Если бы не мать, и не сердитый Семеныч, и не Ника… Он вдруг подумал, что именно в провинциальном Александровске встретил людей, которые не просто поверили ему, даже посмотрев видеодневник Габриэллы, но и помогли снова встать на ноги. Именно благодаря этим людям он принял случившееся и нашел в себе силы двигаться дальше. И он не собирался больше уступать ничего из того, что успел достичь.
И Аня Лепехина была нужна ему.
Но свои чувства к ней Никита пока не анализировал. Просто очень уютно оказалось пить вместе чай, обсуждать работу и последние события, и даже историю с Габриэллой. Никита больше не стыдился случившегося. И помолчать с Анной тоже было уютно. Ее большие искристые карие глаза внимательно смотрели на него, и он ощущал, что Аня на его стороне, и это было важно.
А еще ему нравилось, как она укутывается в свой нелепый шарф, похожий на домотканую дорожку, и как, чертыхаясь, ищет сотовый по карманам, и… В общем, Аня Лепехина неожиданно стала важной частью его жизни. Его жизни, но он не был уверен, хочет ли она того же. И Никита никак не мог сообразить, как сказать ей о том, что она ему нужна.
И опасался того, что за этим последует.
А потом вспомнил, как она сама говорила, что может нормально жить, только если ощущает свою нужность. Ну, так вот — она очень нужна ему, Никите. Так он и сказал. И обмер от восторга, когда Аня обрадованно улыбнулась и ушла за своей курточкой и шарфом. Словно тоже считала, что так оно и должно быть.
И на это им обоим понадобился ровно один день.
Никита не мог не думать о том, как он ухаживал за Габриэллой. Цветы, конфеты, рестораны, бутики, бесконечная череда выставок, филармоний, театров. Поездка в Париж, а потом в Голландию. Габриэлле хотелось выходить в свет, а ему хотелось посидеть дома. Вместе посмотреть какой-нибудь фильм, или почитать книгу, или даже просто помолчать вместе. Суета его утомляла: ладно бы просто сходить в театр, но потом придется идти в какое-нибудь арт-кафе или в ресторан, да еще в компании друзей и знакомых Габриэллы. И они будут чирикать на свои общие темы, а у него с ними общих тем не было, потому что он торговал металлопрокатом, станками, грузовиками и прочими вещами, весьма далекими от, например, театра абсурда.

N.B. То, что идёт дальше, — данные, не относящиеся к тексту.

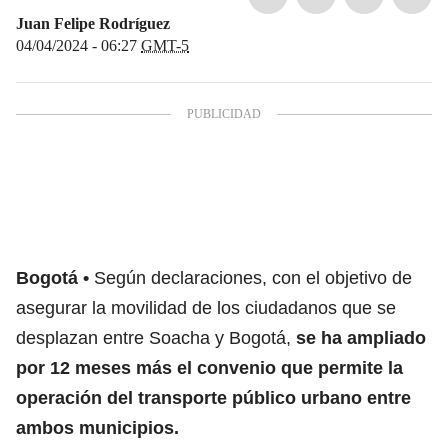
Juan Felipe Rodríguez
04/04/2024 - 06:27
GMT-5
Bogotá
Según declaraciones, con el objetivo de
asegurar la movilidad de los ciudadanos que se
desplazan entre Soacha y Bogotá,
se ha ampliado
por 12 meses más el convenio que permite la
operación del transporte público urbano entre
ambos municipios.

Но он терпел все это, потому что Габриэлла смотрела на него томными карими глазами цвета виски и была похожа на фею — в этих ее кудряшках, ресницах, тоненькая и легкая, с немного детским голоском. И он хотел, чтобы она была только его. И пусть бы все знали, что она — его. Девушка, жена, друг.
Но Габриэлла была кем угодно, только не другом.
У Ани глаза цвета шоколада — искристые, бархатные. В остальном она совершенно не эльф, и когда плачет, то нос у нее краснеет и распухает, но это ничего не значит, потому что она друг. Может, и все остальное тоже, но друг — прежде всего.
Когда был жив отец, Никита никогда не думал о природе их с матерью отношений. Они были родители, они жили в одной квартире, спали в одной кровати — это когда отец бывал дома, и Никита воспринимал это… да никак не воспринимал, вот оно было так, и так оно должно было быть.